Transcribed page contents
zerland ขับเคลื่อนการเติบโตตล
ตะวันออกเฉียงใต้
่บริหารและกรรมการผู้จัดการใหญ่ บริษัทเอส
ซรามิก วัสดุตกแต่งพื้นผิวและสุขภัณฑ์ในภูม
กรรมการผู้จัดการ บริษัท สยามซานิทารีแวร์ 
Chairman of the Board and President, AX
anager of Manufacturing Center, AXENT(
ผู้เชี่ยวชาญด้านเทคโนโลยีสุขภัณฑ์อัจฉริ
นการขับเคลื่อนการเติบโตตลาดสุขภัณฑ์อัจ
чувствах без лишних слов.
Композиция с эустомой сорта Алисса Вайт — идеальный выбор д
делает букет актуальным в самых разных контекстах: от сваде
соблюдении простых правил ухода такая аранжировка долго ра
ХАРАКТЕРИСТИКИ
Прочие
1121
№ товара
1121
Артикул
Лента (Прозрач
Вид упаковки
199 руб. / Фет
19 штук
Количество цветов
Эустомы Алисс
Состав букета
...
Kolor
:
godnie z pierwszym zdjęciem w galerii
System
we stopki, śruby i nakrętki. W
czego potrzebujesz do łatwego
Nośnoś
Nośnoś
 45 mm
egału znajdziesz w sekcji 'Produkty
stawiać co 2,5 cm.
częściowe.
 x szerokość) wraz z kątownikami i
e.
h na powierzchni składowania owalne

Problem details
Copy each line from the records above that includes the string "บเคล".

Result of the exercise
zerland ขับเคลื่อนการเติบโตตล
นการขับเคลื่อนการเติบโตตลาดสุขภัณฑ์อัจ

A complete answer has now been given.